## The problem
Echo back, unchanged, the text from the line with "Driver handling is" to the line with "added driver=chrome property.".

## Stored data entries
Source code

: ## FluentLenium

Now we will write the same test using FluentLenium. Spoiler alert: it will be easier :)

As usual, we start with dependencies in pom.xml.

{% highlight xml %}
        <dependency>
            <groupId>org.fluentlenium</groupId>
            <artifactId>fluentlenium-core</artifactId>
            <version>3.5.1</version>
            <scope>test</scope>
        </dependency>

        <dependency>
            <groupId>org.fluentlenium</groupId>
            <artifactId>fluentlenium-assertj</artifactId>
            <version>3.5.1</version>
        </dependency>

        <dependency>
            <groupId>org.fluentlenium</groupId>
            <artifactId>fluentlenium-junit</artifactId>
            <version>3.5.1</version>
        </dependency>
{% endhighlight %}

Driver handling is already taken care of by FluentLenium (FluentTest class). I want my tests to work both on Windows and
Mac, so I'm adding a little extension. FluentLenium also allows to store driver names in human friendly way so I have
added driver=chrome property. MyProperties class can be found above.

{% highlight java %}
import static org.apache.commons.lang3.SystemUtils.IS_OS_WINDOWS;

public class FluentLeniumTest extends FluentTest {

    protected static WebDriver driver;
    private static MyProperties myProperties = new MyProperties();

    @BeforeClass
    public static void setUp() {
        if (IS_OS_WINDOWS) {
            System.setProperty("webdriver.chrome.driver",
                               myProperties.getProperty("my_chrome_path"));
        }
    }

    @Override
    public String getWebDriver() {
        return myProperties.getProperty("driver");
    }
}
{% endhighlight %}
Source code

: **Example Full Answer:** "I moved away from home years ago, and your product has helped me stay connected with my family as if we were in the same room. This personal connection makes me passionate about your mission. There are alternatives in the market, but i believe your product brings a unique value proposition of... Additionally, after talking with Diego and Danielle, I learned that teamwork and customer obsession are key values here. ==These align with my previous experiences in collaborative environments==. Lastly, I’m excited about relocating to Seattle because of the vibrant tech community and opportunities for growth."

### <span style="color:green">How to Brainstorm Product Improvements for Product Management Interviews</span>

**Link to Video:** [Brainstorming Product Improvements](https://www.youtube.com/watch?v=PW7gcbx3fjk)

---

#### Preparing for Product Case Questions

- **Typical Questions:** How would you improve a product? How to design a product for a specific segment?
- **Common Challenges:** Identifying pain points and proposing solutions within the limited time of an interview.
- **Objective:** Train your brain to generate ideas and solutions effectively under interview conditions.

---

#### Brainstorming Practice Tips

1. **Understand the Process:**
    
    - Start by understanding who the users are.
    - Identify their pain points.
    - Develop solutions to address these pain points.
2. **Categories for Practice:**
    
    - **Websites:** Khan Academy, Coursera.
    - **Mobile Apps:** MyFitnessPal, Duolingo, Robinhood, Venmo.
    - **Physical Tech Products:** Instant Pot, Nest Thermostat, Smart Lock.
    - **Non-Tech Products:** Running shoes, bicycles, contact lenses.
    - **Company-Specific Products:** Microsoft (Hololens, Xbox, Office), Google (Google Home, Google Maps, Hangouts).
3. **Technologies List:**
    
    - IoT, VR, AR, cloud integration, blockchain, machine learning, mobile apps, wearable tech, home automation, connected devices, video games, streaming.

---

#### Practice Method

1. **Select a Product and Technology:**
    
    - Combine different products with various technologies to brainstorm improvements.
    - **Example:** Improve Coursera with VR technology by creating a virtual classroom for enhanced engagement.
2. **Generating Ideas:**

## Task response
Driver handling is already taken care of by FluentLenium (FluentTest class). I want my tests to work both on Windows and
Mac, so I'm adding a little extension. FluentLenium also allows to store driver names in human friendly way so I have
added driver=chrome property. MyProperties class can be found above.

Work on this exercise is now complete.